Más allá de la trampa ideológica, y del clima reformista que se respiraba con el Frente Popular, hay algún tipo de evidencia –cual sea- que confirme el dato o el hecho de una mayor “heterogeneidad social” en la vieja republica con relación a la “Universidad del commodity”, y ello lejos de toda complacencia por los costos de la masificación terciaria. Creo que es hora de ensayar un par de distinciones impopulares.

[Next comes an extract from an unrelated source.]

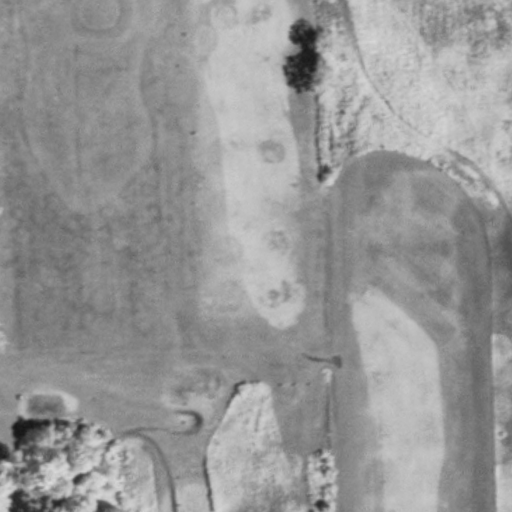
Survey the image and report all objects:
park: (232, 265)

Si bien, nuestra elite progresista (1960-70) cultivó un “cesarismo progresista” en el plano político e ideológico (la reforma universitaria, la toma de la Universidad Católica, etc) y ello representa indudablemente un “activo” del polo reformista que se encuentra refrendado por la pluralidad ideológica que promovía la “libertad de catedra”, el Senado Universitario y que, finalmente, trasunto en la misión nacional de la Universidad, pese a todo ello, a sus innegables méritos, otro plano es la integración del tejido social; formas de afiliación u asociatividad clasista en clave liberal en el “campo social”. Más allá del aporte de los medios de comunicación universitarios, de las empresas del Estado, y de sus hospitales públicos, ¿La Universidad de Bello era genuinamente heterogénea y diversa en su régimen de inclusión? ¿Cómo pensar la Universidad nacional desde la estructura de clases, ya sea en su variante neo-marxista o liberal-democrática? Más allá de la demagogia estatal ¿es veraz que la Universidad de Chile tenía un cuarto de sus estudiantes provenientes de la educación municipal, y de ese cuarto la mitad procedía de cinco liceos públicos tradicionales que en ningún caso son colegios vulnerables?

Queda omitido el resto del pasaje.